Celebrate Christmas on Sanctuary Island, where the love light gleams. There will be snow and mistletoe...and two lonely hearts yearning for love, family, and above all, home.
Magazine columnist Libby Leeds has made a name for herself sharing heartwarming stories from her perfect life on Sanctuary Island. There's just one minor detail she's left out: she hasn't set foot on the island since her childhood. Orphaned and heartbroken, she departed years ago and never looked back-except in her fictional columns. Now a wounded war hero is returning to Sanctuary Island, and Libby's editor insists she cover the story by taking the long road back...
HOME FOR CHRISTMAS
Army Ranger Owen Shepard is a tall, handsome single father, and now a media sensation. He wants to reconnect with his daughter, Caitlin, and make up for lost time by giving her a Christmas to remember. When "America's Favorite Homemaker" Libby Leeds offers her help, he jumps at the chance. But the sweet, reclusive writer is more intriguing, and more tempting, than Owen could have imagined. Soon, Owen and Caitlin are spending their holiday with Libby, decorating trees, making gingerbread houses, and warming up by the fire. It's the closest Libby has come to love and family since she was a child-but until she and Owen admit what is in their hearts, the home they are creating together will be only in their dreams.

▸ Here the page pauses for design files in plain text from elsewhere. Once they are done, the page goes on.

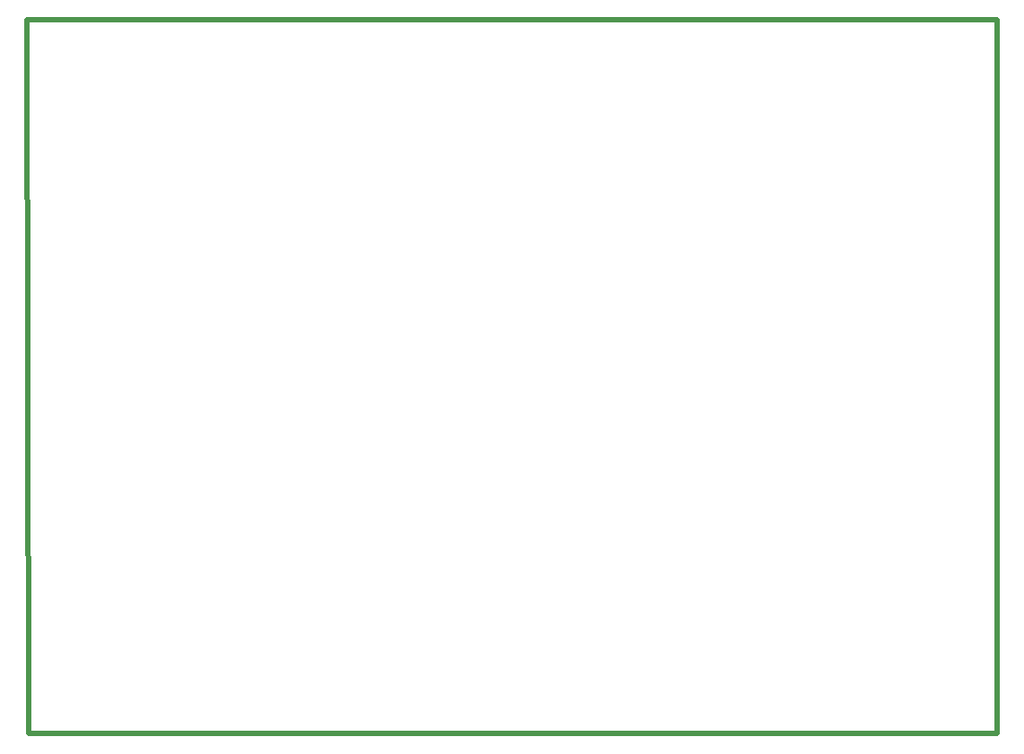
<source format=gm1>
G04 Layer_Color=16711935*
%FSLAX25Y25*%
%MOIN*%
G70*
G01*
G75*
%ADD31C,0.01968*%
D31*
X220000Y452500D02*
X220500Y187000D01*
X220000Y452500D02*
X580500D01*
Y187000D02*
Y452500D01*
X220500Y187000D02*
X580500D01*
M02*

</source>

Libby is a writer, but what she writes and passes off as her everyday life is complete fiction. She's pulled into a web in order to document Owen Shepard's visit to Sanctuary Island where his sister is the sheriff.
I wasn't sure how receptive I felt toward Owen, his trauma notwithstanding, or that our heroine, Libby, is a liar (she is!). These are not the typical makings for a romance novel. That Libby continually lies as we go along was very frustrating at times, but I believe we're supposed to see that lies come easy for her; the truth is what is difficult.
Again, it's not a typical Christmas/holiday story when things are so f-ing messed up. I suppose that's what made me continue Home for Christmas -- the narrative wasn't neat and tidy; the characters weren't perfect with "made up" or "first world" problems. So naturally I'm glad I continued through until the end.
(A very special thank you to St. Martin's Press and NetGalley for providing me with an ARC of Home for Christmas.)